Exercise requirements.
a) Please reproduce a passage of the VR display text below word for word: begin at the words "Figure 11: Art+Com" and stop after "within physical space.".
b) Using the VR display text below, list the surnames of the people credited with introducing Cave VR.
— BEGIN Reading text —
Figure 10: Art+Com virtual car display. This system is
essentially a larger format display version of Chameleon. A
counter-balanced boom constrains the display movement as well as supports
its weight. (Photo: Art+Com).
Figure 11: Art+Com VR Control: Note that the display in
the previous photo is a touch screen that enables the operator to interact
with the image. (Photo: Art+Com).
|
A simple schematic of HMD systems is shown in Figure 2. It
represents the relationship among the eyes, hands and display. First, it
shows that the eyes and display are both tightly physically coupled, and
that their position is tracked. In addition, it shows that the hands are
on the “far” side of the display. Finally, it shows that all three are
physically coupled, and mobile within physical space.
According to these criteria, and for the purposes of this paper,
boom-mounted displays, such as illustrated in Figure 3, are a variation on
HMDs, as opposed to a separate category (in contrast to the analysis of
Cruz-Neira, Sandin, DeFanti, Kenyon and Hart, 1992) [4].
CavesA significantly different approach to VR, called Cave VR,
was introduced by Cruz-Neira, Sandin, DeFanti, Kenyon and Hart in 1992
[4]. In this class of VR, the user functions within a room on which one or
more of the surfaces (walls, floor, ceiling …) is the display. An
idealized representation of a Cave is shown in Figure 4. This shows four
sides of a six-sided Cave. In a Cave, each of the displays is “tiled,” in
that together they provide a seamless omni-directional view of the virtual
scene. Furthermore, the displays are ideally stereo, and the operator
views them through a set of lightweight transparent shutter glasses. The
user’s head position is tracked within the Cave so that what is displayed
preserves proper perspective, etc., in adapting to movements and change of
location of gaze. That is, perceptually, the user sees the virtual scene
in a manner consistent with if it were real. And, as anyone who has seen a
stereo movie knows, the objects in the virtual scene do not just appear on
the Cave walls and beyond. They can appear to enter into the physical
space of the Cave itself, where the user can interact with them
directly.
— END Reading text —
— BEGIN Dataset content —
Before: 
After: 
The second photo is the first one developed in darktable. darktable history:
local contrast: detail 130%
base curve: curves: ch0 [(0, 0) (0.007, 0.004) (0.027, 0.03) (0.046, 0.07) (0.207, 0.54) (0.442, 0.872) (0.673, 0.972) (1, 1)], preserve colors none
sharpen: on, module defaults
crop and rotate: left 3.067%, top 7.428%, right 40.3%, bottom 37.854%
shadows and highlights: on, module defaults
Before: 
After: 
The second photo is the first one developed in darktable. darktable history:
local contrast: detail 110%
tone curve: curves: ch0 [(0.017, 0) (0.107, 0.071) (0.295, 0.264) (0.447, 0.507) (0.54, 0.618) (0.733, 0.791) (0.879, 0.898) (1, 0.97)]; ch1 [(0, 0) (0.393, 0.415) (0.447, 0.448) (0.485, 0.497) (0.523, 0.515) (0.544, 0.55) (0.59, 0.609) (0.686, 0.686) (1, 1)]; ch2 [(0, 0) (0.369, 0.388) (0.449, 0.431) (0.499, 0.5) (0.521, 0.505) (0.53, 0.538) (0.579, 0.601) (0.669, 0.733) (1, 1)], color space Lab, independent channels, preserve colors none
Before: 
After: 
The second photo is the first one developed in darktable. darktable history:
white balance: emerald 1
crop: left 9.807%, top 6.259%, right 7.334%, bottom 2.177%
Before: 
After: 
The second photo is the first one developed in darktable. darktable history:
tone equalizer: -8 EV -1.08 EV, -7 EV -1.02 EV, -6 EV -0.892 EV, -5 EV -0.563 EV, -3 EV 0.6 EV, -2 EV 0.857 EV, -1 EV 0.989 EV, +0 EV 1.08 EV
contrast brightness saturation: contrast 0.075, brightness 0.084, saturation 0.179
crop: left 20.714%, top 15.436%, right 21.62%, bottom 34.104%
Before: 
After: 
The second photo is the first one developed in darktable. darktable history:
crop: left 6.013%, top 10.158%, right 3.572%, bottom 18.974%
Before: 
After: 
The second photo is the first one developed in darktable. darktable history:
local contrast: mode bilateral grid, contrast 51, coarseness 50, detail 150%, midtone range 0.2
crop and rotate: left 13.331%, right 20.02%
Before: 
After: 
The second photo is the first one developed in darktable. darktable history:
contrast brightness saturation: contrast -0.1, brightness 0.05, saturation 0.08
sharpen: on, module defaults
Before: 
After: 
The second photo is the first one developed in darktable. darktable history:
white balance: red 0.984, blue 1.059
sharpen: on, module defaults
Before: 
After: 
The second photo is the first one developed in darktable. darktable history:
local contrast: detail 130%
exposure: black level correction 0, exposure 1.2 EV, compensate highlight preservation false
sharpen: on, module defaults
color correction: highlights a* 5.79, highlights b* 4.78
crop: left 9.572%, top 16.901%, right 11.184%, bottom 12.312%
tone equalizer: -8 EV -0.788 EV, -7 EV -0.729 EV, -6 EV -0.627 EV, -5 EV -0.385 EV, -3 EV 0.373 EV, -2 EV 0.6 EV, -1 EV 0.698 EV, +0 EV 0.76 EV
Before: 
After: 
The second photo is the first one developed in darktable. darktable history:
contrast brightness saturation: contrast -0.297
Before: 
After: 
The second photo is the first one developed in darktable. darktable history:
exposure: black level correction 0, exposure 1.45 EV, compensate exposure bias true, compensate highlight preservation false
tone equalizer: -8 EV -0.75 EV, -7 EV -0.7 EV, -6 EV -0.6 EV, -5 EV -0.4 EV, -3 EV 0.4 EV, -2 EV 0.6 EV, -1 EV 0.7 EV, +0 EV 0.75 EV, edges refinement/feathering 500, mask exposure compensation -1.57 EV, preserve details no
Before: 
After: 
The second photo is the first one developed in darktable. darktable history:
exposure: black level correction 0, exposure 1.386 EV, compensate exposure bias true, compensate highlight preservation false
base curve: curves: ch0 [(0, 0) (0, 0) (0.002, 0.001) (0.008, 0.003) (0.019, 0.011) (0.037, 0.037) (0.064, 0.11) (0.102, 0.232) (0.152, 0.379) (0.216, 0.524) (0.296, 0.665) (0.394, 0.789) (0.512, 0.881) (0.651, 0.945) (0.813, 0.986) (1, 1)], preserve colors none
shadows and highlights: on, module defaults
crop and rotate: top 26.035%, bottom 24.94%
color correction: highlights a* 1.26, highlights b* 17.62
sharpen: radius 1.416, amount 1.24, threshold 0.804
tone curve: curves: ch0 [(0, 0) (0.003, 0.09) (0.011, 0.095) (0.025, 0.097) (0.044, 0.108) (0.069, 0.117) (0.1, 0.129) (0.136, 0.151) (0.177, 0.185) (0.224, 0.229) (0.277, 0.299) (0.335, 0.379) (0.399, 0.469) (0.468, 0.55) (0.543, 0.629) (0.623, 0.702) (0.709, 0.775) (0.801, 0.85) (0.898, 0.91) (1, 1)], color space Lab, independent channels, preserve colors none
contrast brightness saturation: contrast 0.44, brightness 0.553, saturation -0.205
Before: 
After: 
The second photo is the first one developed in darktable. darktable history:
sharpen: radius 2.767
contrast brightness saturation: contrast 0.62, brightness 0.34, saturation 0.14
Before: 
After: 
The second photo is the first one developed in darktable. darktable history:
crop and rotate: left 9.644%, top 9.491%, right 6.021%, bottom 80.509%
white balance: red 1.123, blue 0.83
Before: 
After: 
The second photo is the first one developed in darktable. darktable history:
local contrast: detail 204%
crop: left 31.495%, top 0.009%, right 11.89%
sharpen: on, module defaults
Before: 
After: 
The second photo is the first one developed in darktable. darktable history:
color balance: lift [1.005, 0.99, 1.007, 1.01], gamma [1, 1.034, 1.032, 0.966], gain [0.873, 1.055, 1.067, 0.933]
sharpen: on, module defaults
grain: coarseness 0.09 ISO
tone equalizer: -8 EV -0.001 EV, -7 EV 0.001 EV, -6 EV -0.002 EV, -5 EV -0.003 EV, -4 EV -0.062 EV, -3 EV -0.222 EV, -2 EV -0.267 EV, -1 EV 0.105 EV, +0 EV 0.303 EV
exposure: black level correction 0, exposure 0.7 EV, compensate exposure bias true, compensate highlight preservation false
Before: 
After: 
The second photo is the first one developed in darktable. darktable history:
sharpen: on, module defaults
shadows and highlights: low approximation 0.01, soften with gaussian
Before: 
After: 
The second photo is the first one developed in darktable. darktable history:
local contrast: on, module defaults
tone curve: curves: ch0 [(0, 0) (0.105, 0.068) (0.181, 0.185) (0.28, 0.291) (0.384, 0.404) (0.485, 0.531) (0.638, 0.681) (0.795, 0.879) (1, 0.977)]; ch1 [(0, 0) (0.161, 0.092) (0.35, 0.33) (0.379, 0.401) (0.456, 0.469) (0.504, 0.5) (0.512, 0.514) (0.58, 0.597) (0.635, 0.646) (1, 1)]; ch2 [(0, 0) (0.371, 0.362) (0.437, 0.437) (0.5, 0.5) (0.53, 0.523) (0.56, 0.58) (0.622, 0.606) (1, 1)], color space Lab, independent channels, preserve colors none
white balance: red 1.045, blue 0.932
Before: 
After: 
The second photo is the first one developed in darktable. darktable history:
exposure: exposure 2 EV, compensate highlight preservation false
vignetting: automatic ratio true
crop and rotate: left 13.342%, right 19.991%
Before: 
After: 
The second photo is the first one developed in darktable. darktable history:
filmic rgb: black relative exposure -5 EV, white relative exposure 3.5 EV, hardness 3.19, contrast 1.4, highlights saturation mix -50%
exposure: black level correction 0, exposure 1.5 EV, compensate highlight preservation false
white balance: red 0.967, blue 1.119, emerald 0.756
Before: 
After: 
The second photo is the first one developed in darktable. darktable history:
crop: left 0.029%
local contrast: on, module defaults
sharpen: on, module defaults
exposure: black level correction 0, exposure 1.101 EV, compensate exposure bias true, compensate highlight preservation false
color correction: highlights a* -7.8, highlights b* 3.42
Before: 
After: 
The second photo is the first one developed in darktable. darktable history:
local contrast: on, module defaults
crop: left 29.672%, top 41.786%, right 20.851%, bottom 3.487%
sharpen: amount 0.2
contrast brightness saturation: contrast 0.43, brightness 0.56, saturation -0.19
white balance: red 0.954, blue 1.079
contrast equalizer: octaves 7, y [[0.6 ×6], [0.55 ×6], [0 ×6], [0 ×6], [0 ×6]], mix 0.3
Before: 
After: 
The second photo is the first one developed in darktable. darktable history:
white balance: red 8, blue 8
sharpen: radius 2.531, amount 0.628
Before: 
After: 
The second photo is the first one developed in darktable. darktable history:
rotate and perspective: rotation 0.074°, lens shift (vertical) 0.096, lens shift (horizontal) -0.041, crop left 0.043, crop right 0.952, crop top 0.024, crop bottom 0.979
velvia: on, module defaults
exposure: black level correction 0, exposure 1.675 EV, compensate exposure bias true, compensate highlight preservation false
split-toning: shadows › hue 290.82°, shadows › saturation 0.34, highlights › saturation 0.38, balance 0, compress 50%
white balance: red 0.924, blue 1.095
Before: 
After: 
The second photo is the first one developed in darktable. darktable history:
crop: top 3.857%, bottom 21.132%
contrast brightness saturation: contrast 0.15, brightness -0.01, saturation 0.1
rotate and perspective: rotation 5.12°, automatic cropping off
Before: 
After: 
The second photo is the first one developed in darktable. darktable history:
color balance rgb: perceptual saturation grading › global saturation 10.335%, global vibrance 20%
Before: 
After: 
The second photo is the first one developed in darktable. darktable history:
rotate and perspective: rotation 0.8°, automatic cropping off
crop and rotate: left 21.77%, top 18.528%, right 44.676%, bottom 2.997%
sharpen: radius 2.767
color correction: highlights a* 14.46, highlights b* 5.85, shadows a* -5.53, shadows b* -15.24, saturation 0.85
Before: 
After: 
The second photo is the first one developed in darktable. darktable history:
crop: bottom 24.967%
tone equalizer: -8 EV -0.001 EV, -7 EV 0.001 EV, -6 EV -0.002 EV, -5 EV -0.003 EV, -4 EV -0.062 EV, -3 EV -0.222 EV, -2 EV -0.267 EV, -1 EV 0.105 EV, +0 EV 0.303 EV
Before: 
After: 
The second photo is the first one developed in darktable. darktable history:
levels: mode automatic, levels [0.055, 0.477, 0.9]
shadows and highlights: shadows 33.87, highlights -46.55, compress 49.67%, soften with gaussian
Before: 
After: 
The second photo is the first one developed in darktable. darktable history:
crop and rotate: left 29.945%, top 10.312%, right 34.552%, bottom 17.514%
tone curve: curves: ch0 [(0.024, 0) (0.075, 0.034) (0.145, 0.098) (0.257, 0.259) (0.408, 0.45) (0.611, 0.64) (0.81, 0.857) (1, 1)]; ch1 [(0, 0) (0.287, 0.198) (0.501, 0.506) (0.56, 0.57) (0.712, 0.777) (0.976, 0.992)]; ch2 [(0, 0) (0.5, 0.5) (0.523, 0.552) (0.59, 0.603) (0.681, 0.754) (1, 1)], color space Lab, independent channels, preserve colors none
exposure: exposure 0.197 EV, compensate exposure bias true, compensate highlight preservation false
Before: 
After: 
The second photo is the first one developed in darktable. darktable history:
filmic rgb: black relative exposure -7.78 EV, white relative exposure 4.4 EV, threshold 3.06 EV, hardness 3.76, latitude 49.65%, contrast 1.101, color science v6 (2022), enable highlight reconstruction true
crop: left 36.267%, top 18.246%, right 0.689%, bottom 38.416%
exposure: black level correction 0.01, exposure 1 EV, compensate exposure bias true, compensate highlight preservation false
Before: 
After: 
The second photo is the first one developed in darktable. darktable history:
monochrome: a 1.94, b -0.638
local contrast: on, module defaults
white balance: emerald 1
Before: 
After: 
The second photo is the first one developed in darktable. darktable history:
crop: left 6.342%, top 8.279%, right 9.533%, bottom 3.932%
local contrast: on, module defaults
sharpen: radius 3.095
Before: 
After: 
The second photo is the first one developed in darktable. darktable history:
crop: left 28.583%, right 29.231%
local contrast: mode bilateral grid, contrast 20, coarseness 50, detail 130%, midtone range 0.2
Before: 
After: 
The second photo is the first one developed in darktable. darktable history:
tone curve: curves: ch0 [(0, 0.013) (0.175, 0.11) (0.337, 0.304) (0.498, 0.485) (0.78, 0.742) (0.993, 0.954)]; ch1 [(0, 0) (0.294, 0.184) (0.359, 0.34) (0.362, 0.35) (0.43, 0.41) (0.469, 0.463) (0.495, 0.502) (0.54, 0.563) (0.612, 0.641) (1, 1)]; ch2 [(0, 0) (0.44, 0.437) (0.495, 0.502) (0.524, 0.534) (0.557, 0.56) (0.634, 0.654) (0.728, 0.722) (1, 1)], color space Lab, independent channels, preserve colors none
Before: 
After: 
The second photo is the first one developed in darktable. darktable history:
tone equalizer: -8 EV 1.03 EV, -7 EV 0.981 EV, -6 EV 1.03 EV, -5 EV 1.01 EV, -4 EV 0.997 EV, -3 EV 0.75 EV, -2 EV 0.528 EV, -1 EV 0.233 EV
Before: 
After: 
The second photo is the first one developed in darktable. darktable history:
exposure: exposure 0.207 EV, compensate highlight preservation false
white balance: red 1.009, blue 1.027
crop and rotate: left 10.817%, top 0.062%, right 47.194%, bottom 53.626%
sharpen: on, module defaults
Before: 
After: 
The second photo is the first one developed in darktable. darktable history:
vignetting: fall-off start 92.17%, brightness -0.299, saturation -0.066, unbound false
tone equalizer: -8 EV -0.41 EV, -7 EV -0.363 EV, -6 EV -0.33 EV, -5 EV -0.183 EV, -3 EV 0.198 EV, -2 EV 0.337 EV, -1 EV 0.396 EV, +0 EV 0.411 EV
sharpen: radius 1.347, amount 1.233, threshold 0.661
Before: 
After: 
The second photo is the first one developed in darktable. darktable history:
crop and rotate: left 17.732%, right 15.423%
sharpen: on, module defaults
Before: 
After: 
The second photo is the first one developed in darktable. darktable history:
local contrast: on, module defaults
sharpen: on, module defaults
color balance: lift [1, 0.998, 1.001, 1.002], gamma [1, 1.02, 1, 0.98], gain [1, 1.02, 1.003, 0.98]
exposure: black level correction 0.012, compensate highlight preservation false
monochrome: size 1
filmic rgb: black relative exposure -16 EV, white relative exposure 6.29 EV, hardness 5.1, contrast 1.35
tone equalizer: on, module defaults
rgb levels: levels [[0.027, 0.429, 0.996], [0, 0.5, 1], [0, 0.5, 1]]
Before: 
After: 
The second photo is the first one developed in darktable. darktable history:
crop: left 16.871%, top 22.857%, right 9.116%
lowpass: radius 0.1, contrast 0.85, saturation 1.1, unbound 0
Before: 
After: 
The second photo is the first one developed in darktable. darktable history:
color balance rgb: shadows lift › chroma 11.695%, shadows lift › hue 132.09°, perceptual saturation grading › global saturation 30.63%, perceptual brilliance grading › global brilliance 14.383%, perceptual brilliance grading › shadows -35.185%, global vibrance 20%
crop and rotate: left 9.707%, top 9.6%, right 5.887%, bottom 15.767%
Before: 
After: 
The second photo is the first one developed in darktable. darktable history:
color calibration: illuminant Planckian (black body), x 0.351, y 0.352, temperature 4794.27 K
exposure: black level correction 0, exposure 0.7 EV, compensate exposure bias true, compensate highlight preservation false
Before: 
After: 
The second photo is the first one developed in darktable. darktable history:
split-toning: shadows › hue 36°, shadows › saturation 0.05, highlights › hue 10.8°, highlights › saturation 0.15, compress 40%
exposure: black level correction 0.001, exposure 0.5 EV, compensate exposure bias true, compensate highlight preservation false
— END Dataset content —
Expected results.
a)
Figure 11: Art+Com VR Control: Note that the display in
the previous photo is a touch screen that enables the operator to interact
with the image. (Photo: Art+Com).
|
A simple schematic of HMD systems is shown in Figure 2. It
represents the relationship among the eyes, hands and display. First, it
shows that the eyes and display are both tightly physically coupled, and
that their position is tracked. In addition, it shows that the hands are
on the “far” side of the display. Finally, it shows that all three are
physically coupled, and mobile within physical space.

b) Cruz-Neira, Sandin, DeFanti, Kenyon, Hart